I once again thank you for your ongoing generous support. Our job as you can see is still continuing, and we are about to go into discussion with the Auckland Council
about the original vision of a 1000 Acres Great Park. You may recall that the Auckland Regional Council had asked for our support for developing a Crimson Walkway linking Piripiri Point at the northern end of Long Bay to the Haigh’s Access walkway on the northern side of the Okura Estuary as part of Te Araroa national walkway. So we look forward to your continued support next year with new exciting ventures.
As this will be the last newsletter for the year, may you all have a lovely Christmas, and I wish you all well for the New Year.
Long Bay Development Update
During the winter earthworks shutdown activity on the Long Bay site was largely confined to reforming the Beach Road junction and first section of the extension into the development.
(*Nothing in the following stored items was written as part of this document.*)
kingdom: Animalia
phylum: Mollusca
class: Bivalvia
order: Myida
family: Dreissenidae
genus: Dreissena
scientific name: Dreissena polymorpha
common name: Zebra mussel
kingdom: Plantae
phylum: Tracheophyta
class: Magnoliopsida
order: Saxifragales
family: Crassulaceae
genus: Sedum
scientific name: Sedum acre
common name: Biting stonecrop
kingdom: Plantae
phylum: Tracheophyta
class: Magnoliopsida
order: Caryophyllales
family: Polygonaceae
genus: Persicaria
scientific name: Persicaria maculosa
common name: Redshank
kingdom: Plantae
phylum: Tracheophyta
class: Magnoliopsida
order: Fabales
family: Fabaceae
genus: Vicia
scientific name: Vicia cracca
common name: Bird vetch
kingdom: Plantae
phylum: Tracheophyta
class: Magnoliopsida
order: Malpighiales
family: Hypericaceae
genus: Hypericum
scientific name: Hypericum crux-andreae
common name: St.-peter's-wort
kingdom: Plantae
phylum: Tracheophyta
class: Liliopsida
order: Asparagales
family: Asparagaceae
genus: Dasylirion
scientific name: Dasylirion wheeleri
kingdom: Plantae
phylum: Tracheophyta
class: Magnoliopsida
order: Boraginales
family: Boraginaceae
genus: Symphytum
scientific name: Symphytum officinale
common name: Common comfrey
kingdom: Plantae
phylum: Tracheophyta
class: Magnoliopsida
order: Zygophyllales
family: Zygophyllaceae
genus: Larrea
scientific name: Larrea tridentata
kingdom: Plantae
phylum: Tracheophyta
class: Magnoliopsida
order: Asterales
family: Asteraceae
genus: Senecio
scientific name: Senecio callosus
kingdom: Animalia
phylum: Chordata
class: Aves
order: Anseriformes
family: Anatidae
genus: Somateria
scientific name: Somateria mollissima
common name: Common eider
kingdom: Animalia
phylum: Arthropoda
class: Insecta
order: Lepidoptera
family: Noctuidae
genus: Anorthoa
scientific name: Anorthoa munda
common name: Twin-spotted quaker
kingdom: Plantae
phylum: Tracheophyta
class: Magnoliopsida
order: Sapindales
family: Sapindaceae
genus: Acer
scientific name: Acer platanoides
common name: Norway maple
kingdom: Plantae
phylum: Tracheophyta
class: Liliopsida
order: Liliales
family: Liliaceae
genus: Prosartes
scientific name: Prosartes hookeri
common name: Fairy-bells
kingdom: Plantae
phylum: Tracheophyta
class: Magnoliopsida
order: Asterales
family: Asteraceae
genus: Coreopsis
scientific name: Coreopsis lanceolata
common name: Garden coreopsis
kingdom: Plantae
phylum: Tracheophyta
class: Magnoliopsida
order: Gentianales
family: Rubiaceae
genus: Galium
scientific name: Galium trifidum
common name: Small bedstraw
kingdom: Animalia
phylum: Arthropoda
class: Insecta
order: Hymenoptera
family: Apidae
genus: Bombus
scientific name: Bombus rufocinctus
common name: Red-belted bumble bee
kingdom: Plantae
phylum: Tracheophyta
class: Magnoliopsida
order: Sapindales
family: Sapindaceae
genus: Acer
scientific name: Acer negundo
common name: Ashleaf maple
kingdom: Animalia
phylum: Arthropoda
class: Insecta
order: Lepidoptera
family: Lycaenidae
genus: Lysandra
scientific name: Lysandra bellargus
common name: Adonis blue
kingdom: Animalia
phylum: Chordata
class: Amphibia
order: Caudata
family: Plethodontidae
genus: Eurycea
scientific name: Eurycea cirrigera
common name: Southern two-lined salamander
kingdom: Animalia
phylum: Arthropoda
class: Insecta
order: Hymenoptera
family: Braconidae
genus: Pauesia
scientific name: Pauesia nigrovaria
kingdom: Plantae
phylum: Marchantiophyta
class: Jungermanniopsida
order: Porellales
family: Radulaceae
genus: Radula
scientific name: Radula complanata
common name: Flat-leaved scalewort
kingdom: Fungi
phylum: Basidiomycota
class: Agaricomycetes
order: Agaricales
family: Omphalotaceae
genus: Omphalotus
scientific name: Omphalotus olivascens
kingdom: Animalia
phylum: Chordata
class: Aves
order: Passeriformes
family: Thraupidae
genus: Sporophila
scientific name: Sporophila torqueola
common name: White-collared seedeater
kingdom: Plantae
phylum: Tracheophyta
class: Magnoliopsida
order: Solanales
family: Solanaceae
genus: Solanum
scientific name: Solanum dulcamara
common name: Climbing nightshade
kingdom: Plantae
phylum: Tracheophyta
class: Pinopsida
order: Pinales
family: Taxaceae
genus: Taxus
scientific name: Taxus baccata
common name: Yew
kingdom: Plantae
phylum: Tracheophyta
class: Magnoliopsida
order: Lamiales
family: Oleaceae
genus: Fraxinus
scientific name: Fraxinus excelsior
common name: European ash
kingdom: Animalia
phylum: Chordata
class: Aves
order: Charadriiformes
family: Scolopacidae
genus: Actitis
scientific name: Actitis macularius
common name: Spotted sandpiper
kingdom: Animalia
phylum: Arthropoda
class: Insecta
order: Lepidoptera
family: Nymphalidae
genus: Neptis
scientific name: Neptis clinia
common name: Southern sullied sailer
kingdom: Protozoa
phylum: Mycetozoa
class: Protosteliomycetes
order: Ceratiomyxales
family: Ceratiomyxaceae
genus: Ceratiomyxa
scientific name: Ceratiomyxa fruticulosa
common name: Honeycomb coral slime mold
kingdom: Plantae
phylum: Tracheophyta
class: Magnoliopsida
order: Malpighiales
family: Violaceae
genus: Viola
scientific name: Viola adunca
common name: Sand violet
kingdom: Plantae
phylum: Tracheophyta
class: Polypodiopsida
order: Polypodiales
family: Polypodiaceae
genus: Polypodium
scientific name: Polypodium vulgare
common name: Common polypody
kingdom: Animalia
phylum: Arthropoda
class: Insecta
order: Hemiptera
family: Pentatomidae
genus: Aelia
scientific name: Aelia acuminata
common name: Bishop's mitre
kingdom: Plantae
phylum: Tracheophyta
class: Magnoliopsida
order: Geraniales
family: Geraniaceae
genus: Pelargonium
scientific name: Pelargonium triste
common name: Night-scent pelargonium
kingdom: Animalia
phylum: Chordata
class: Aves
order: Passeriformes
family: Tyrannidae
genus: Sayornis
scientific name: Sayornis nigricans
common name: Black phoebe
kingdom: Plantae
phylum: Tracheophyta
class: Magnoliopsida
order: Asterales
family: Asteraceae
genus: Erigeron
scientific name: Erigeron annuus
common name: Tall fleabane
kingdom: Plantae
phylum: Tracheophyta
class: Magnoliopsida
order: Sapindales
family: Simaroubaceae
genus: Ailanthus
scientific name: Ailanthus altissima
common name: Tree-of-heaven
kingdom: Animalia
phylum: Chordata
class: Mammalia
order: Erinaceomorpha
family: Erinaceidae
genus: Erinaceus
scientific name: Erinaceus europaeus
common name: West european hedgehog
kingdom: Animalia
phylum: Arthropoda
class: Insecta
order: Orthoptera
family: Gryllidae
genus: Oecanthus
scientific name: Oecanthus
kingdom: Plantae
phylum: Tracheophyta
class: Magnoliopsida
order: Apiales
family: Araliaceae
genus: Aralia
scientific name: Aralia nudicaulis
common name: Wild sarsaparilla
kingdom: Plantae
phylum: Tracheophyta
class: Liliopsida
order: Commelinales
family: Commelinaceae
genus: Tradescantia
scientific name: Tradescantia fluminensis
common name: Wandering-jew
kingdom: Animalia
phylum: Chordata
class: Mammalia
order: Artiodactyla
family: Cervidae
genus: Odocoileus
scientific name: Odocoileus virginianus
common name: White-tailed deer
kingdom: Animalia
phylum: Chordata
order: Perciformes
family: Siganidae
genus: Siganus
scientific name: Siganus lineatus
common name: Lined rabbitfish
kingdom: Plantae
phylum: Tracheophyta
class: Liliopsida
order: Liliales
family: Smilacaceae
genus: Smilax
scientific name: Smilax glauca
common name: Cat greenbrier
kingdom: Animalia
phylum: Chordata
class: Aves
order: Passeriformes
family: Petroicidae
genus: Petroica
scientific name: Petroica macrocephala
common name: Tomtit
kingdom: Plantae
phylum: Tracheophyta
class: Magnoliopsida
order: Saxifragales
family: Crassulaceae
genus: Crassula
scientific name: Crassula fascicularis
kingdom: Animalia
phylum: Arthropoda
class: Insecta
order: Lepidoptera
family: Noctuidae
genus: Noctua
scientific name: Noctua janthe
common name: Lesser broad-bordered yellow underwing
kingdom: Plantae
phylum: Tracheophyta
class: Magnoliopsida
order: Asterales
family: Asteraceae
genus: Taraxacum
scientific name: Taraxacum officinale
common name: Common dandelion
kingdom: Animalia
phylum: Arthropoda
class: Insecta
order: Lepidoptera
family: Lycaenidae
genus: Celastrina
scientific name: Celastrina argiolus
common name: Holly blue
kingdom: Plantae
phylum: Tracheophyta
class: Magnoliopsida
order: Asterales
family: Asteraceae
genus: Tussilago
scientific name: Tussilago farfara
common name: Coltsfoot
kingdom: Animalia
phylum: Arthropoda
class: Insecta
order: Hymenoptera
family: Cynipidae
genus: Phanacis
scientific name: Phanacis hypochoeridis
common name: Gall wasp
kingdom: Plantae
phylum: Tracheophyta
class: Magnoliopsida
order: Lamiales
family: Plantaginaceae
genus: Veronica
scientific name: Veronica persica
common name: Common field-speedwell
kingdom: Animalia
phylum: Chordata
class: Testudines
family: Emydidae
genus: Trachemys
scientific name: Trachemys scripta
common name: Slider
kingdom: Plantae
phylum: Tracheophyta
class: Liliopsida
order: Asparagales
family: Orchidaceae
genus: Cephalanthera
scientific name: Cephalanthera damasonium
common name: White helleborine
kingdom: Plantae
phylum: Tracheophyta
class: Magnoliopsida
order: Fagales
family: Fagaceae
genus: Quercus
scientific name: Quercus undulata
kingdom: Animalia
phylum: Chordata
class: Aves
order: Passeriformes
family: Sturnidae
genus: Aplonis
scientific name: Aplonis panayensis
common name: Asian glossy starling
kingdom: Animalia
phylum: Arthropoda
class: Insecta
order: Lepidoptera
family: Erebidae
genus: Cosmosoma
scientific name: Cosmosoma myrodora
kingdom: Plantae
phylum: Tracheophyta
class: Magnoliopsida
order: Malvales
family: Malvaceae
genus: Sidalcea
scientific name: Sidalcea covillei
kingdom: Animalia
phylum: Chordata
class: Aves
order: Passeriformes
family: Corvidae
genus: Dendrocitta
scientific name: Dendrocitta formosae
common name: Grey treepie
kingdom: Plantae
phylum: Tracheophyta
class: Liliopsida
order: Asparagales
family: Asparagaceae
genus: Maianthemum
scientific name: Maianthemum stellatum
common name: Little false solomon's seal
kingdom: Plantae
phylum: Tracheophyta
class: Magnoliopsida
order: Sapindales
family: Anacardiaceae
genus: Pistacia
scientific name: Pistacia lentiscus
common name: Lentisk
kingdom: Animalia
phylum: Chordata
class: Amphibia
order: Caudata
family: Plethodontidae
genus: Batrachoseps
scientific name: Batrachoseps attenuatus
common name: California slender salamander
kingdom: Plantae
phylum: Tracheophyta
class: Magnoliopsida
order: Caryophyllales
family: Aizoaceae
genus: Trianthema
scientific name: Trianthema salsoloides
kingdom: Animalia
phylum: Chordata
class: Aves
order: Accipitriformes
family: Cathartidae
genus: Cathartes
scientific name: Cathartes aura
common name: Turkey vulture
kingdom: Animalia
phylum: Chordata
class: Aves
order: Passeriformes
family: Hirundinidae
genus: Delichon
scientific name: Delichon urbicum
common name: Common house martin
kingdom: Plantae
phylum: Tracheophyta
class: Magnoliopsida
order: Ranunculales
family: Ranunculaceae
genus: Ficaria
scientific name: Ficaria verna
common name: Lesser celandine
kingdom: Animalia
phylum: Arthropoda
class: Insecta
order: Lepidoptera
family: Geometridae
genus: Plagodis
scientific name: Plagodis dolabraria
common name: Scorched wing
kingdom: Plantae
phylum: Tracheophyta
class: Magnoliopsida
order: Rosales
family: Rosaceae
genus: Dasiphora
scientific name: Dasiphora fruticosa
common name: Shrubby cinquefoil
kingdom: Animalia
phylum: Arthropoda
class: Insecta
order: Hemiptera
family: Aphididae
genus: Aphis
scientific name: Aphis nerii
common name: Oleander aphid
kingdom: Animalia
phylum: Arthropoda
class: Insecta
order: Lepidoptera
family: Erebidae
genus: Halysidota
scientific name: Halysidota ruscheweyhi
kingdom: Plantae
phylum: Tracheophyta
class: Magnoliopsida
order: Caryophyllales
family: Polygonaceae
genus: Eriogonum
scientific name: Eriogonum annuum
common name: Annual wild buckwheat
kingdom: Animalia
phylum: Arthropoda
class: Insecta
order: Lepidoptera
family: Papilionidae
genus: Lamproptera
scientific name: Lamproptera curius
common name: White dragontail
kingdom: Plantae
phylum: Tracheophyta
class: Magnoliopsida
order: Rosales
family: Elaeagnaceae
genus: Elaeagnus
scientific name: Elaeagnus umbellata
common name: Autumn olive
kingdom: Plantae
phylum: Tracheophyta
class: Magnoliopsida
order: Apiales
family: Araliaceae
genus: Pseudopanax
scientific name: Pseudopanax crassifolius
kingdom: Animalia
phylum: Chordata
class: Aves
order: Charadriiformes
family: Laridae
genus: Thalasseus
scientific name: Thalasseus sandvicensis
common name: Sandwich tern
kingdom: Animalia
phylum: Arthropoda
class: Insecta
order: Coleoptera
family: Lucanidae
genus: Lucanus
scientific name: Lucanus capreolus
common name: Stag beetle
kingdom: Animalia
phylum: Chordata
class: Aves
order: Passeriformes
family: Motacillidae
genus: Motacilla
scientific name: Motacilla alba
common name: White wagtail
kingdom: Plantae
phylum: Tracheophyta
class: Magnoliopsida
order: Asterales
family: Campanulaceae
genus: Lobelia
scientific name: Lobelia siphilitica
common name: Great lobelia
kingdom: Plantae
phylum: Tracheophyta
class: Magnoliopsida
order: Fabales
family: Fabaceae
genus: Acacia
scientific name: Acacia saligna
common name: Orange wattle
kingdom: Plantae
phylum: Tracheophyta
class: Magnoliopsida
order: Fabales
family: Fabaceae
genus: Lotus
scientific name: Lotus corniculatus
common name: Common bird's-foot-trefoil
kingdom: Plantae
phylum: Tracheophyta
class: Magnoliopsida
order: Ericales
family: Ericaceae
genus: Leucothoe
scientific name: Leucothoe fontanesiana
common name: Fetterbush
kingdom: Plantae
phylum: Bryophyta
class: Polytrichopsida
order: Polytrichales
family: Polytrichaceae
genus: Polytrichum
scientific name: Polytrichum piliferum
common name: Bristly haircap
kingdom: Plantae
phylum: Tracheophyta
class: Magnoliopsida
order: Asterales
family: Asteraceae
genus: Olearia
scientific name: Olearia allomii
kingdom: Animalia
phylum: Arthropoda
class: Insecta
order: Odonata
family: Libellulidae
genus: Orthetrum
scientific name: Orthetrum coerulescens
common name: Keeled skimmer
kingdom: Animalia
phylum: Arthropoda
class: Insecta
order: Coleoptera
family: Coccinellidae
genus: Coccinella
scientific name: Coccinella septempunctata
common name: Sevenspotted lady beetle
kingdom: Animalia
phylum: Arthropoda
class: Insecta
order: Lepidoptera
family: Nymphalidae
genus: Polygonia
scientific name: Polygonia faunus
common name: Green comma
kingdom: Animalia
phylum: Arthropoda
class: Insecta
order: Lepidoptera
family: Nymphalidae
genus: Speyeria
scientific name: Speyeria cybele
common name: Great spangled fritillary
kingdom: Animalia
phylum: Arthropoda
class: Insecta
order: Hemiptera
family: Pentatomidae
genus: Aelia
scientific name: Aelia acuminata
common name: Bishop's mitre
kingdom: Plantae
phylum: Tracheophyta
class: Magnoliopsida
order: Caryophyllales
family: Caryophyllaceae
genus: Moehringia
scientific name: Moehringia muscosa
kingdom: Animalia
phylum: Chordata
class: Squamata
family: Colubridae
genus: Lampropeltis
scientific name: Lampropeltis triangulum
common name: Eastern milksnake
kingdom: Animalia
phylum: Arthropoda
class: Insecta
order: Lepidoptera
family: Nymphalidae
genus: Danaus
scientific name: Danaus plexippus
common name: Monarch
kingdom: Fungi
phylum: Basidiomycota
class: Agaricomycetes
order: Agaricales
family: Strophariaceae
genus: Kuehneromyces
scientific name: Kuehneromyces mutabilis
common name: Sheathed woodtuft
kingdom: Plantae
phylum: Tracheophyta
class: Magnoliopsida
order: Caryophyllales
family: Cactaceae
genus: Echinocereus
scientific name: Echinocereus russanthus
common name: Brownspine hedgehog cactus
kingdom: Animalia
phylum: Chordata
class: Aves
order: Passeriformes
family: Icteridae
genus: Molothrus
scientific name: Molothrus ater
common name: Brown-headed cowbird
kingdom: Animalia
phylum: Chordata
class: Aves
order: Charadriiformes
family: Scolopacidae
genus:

This has now been completed with sealing and new footpaths on both sides. Normal traffic flows to Long Bay have been restored.
Earthworks on the Awaruku Ridge recommenced at the beginning of September per kind favour of a one month early dispensation from the Auckland Council because of favourable site and weather conditions. Activity has been concentrated on completion of Stage I development on the southern flank of the Ridge though resource consent has been granted by Council for State II encompassing the top of the Ridge and the northern slope, again under non notification and thus preventing input from interested and affected parties such as our Society.
The iconic group of pine trees gracing the skyline adjacent to Long Bay College providing a spectacular landmark over a wide area of the region has been felled despite our having lodged an application for inclusion in the Schedule of Notable Trees programme initiated by the North Shore City Council prior to its amalgamation with assurances that due process would be followed of arborist examination and public hearing. The skyline looks very barren and the College exposed without this prominent feature which many found very beautiful. It will be a very long time before any planting as part of the development reaches effective size to replace it.
We are continuing our turbidity monitoring of the Awaruku Stream above and below the development with interesting results. This will be presented to the Auckland Council Environment and Sustainability Forum shortly in support of our efforts to minimize fine silt discharge into the Marine Reserve with possible damaging consequences for the filter feeders at the bottom of the food chain.